Je crois que j'aurais préféré un "vrai" récit de naufragé à une sortie de rêve finale comme ici. J'aimais bien cet idée en tout cas. J'ai trouvé la narration correcte, mais pas non plus réellement enveloppante, captivante. C'est une certaine alchimie dont je n'ai pas les clés, mais je crois qu'il ne faudrait pas que le narrateur ressemble à un guide touristique ou un professeur d'histoire, même si le personnage semble instruit dans le contexte, il manquerait un peu de vie à mon goût.

   Anonyme   
21/12/2011
 a aimé ce texte 
Un peu
J'ai lu et je n'ai pas aimé du tout. Je trouvais ça très confus. Je me demandais comment je pourrais commenter, avec la certitude néanmoins de coter sévèrement.
Et puis, j'ai lu une seconde fois et j'ai mieux apprécié.

Bon, au final, j'ai cru comprendre qu'il s'agissait de l'entrainement en piscine d'un "Jacques Mayol".

Il me faut essayer de comprendre et décrire pourquoi je n'ai pas aimé en première lecture.

# ENREGISTREMENTS PRÉSENTÉS
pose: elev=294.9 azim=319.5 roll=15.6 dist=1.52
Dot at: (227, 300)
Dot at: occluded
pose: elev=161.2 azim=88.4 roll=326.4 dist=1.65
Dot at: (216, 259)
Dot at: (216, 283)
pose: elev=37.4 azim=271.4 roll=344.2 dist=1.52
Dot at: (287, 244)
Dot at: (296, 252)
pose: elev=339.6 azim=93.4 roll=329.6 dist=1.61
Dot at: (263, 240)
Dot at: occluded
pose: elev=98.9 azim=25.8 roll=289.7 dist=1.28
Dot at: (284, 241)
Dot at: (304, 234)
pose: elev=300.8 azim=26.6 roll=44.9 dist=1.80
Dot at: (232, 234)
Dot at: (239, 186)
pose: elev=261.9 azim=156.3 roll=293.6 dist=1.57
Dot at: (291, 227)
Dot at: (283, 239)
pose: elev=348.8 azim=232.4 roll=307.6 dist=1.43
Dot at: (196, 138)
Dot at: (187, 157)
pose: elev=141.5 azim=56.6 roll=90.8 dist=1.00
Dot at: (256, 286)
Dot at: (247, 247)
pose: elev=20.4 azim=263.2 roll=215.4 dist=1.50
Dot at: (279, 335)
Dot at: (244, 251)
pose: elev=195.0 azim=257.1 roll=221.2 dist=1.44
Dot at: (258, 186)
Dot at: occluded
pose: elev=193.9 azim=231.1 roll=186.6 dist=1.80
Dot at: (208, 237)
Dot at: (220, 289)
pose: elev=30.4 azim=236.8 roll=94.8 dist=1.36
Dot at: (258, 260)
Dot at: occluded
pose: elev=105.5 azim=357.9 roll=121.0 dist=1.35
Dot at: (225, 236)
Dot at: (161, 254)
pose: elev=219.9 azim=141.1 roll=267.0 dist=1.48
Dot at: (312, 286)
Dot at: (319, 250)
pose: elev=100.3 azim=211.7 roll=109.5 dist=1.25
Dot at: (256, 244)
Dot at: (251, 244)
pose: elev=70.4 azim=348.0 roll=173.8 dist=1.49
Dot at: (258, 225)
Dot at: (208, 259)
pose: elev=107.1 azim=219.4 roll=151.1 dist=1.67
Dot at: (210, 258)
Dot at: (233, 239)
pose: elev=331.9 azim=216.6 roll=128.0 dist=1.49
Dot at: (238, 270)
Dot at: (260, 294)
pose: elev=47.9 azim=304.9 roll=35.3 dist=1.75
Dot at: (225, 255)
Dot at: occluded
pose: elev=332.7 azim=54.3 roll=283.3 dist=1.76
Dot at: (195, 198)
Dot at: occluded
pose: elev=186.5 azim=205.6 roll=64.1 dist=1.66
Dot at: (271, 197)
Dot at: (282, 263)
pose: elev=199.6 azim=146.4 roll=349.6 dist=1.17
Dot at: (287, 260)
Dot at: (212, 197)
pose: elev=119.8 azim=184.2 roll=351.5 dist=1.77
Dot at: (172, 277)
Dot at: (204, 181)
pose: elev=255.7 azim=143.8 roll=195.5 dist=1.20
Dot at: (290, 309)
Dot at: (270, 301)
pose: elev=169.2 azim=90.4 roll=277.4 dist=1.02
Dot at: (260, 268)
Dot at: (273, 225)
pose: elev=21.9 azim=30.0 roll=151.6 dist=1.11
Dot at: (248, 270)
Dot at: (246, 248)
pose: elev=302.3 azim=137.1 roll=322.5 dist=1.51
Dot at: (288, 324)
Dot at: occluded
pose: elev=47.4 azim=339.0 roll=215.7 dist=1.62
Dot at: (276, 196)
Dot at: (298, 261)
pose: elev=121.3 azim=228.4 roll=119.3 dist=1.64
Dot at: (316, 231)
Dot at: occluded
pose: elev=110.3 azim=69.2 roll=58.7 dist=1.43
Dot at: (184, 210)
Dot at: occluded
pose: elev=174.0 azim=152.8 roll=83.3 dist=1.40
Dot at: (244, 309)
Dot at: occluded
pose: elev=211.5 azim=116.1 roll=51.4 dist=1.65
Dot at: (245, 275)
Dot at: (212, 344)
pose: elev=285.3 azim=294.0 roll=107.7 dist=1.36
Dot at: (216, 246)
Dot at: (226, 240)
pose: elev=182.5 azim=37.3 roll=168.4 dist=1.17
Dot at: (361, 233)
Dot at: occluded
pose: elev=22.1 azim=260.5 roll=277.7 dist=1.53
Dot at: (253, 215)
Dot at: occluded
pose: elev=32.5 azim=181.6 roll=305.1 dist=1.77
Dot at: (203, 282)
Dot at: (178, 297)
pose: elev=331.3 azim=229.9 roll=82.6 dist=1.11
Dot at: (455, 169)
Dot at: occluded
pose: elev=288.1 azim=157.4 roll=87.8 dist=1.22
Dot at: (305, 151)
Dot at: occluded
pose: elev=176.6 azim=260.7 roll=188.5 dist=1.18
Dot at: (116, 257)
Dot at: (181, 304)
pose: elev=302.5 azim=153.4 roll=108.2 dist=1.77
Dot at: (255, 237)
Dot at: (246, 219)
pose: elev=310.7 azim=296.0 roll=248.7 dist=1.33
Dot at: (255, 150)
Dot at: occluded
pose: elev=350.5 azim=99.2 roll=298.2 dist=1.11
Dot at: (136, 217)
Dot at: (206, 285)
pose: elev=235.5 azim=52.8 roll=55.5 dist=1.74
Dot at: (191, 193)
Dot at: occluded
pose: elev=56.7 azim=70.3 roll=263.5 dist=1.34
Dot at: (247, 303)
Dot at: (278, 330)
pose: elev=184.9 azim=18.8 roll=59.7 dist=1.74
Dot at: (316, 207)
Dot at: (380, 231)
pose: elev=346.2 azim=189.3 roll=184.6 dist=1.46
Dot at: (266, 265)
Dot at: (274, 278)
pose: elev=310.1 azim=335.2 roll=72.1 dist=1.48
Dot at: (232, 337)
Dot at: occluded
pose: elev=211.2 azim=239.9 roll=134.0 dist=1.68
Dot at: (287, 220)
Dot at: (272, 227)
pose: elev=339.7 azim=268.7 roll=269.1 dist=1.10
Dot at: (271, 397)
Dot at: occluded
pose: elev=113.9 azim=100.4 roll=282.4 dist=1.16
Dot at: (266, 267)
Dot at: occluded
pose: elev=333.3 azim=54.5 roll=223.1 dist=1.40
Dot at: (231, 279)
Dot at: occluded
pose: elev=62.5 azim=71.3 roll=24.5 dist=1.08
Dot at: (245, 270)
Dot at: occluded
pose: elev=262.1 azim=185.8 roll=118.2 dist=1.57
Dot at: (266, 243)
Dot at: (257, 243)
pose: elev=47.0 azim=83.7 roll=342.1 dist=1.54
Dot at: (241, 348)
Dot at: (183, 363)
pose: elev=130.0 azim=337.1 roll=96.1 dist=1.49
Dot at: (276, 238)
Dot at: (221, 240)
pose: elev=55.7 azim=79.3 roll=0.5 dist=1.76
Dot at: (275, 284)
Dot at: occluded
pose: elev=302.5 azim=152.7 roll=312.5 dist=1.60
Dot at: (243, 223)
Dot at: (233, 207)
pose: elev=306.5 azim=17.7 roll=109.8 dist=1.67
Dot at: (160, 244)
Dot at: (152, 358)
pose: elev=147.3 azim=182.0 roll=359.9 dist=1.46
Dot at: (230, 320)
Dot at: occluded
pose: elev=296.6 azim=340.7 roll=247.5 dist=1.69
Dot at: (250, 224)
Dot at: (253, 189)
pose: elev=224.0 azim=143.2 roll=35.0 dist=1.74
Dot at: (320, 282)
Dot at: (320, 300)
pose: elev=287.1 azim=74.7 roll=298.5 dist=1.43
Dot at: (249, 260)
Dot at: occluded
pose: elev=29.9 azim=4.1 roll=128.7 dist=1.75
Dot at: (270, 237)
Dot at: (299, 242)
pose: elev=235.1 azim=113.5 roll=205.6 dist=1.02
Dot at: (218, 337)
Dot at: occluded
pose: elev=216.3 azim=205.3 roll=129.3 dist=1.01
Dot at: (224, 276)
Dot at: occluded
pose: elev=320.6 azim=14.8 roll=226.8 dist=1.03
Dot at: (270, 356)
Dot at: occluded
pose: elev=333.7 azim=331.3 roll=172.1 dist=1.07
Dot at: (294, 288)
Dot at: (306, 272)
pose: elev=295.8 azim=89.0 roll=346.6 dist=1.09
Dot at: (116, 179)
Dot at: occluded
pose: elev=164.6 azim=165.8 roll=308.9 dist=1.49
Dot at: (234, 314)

# EXERCICES PROPOSÉS
(1) Veuillez renvoyer, mot pour mot, l'extrait du passage fourni qui va de « Je crois que » à « de coter sévèrement. ».
(2) Dans le passage fourni, de quoi s'agissait-il au final d'après le commentaire anonyme daté du 21/12/2011 ?

# SOLUTIONS DES EXERCICES
(1)
Je crois que j'aurais préféré un "vrai" récit de naufragé à une sortie de rêve finale comme ici. J'aimais bien cet idée en tout cas. J'ai trouvé la narration correcte, mais pas non plus réellement enveloppante, captivante. C'est une certaine alchimie dont je n'ai pas les clés, mais je crois qu'il ne faudrait pas que le narrateur ressemble à un guide touristique ou un professeur d'histoire, même si le personnage semble instruit dans le contexte, il manquerait un peu de vie à mon goût.

   Anonyme   
21/12/2011
 a aimé ce texte 
Un peu
J'ai lu et je n'ai pas aimé du tout. Je trouvais ça très confus. Je me demandais comment je pourrais commenter, avec la certitude néanmoins de coter sévèrement.

(2) De l'entrainement en piscine d'un « Jacques Mayol ».